Dataset items:
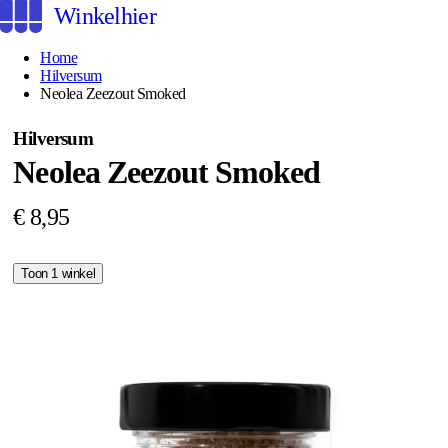
Winkelhier
Home
Hilversum
Neolea Zeezout Smoked
Hilversum
Neolea Zeezout Smoked
€ 8,95
Toon 1 winkel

= WORK ORDER =
Would you copy out every entry above word for word, without the pictures?

= EXERCISE ANSWER =
Winkelhier
Home
Hilversum
Neolea Zeezout Smoked
Hilversum
Neolea Zeezout Smoked
€ 8,95
Toon 1 winkel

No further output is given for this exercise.